Secondly, God is merciful. God is not only full of steadfast love, but God is also full of mercy. God’s primary nature is love, and out of that abundant love God enacts forgiveness. Jesus not only taught that God does not give to people what they deserve, Jesus embodied the love and mercy of God on the cross; refusing to respond to human evil, violence, and destructiveness, with divine retribution and anger. Instead, Jesus ended our cycles of violence and destruction by absorbing those forces into himself, thus ending the cycles of retribution, and extending to humankind the transformative realities of divine love and mercy.
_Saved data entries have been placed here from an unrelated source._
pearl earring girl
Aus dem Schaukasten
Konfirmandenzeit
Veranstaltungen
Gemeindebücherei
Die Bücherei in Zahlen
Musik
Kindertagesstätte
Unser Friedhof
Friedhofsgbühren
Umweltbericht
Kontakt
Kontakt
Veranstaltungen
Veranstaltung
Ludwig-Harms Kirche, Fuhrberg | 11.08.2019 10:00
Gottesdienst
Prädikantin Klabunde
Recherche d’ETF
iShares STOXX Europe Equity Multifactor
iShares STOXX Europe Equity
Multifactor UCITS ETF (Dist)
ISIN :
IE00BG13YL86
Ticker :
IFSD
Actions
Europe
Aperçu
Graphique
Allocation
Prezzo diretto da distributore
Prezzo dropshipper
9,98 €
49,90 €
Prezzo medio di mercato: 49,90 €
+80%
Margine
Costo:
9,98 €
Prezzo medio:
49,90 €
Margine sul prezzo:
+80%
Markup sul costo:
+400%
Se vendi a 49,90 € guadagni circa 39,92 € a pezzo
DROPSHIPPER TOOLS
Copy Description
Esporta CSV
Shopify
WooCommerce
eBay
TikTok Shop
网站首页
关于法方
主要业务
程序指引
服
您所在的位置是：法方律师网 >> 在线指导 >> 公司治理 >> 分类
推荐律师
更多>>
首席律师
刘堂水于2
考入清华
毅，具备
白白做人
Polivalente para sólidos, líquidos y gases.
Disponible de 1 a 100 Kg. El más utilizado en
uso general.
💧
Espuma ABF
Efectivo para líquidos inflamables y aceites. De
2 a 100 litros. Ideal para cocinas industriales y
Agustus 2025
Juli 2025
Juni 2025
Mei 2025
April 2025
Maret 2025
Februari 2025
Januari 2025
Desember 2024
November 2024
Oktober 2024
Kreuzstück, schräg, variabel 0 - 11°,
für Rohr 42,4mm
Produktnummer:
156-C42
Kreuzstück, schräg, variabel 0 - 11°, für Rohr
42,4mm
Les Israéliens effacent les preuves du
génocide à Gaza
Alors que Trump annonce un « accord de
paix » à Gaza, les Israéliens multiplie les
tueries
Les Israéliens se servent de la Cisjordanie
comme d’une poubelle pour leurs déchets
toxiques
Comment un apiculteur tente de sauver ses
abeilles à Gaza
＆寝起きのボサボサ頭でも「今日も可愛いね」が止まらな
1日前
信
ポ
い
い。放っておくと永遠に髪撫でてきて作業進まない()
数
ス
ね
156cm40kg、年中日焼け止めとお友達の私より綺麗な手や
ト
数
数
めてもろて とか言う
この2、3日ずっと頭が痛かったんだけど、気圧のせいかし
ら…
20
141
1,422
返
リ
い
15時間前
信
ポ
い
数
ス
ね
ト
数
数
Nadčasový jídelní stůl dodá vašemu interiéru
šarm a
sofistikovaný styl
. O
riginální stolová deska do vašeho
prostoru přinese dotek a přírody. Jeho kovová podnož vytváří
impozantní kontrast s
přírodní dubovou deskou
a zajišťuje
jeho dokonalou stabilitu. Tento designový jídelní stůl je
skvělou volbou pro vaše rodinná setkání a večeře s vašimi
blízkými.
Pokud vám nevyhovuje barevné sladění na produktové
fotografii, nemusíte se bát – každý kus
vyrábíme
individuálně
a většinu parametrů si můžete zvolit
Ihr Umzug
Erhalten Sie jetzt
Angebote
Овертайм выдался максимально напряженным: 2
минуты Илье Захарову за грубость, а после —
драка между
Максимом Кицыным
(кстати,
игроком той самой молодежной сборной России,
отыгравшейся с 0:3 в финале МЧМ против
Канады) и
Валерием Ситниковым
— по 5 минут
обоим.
If the love and mercy of God at work in the ministry of Jesus is bringing about this new creation, how then should we as disciples respond? Those who call themselves followers of Jesus should also respond in ways that reflect the character in nature of God, so that in our lives we demonstrate that we are children of the Most High. It is interesting that in the Sermon on the Plain the teaching of Jesus assumes that the listeners are victims, not victimizers. Jesus offers no instruction on what to do after striking, stealing, hating, cursing, and abusing others. Such behavior, it is assumed, is foreign to those who live under the reign of God. However, for those who do experience these forms of anger and victimization, Jesus offers imaginative ways to make things new. As many New Testament ethicists argue, in these instructions Jesus is offering disciples creative ways to respond to the sin of others with dignity and honesty, while at the same time ending the cycles of retribution and destructiveness that plague the world.

This pattern of discipleship helps us make sense of the call of Jesus to take up the cross daily and follow him. The pattern of the cross does not simply succumb to the broken and violence in of our world, rather, it exposes it. However, the life of the disciple, filled with the spirit of steadfast love and mercy of God, creatively finds ways to bring healing to a broken world.